**Your goal:** I would like the number of lines in the data that contain the word "front". Please give that number alone.
[Data Boundary: Start]
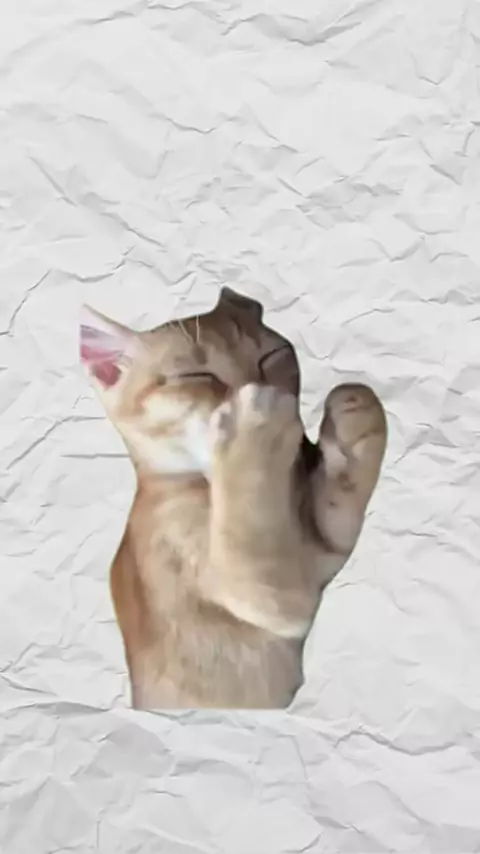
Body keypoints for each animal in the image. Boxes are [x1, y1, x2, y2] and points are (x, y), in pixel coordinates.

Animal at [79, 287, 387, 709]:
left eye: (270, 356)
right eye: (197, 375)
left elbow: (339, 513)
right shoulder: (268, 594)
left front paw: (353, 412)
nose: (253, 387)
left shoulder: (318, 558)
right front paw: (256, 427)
[Data Boundary: End]
[Data Boundary: Start]
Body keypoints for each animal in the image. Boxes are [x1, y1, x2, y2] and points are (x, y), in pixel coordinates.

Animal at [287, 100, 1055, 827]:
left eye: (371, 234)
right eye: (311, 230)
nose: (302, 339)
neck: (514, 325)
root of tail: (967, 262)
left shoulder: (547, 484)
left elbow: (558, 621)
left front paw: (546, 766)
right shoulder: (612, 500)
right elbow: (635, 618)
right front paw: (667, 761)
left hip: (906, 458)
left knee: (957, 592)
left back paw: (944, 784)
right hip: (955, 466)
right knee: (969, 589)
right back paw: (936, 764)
[Data Boundary: End]
**Exercise solution:** 4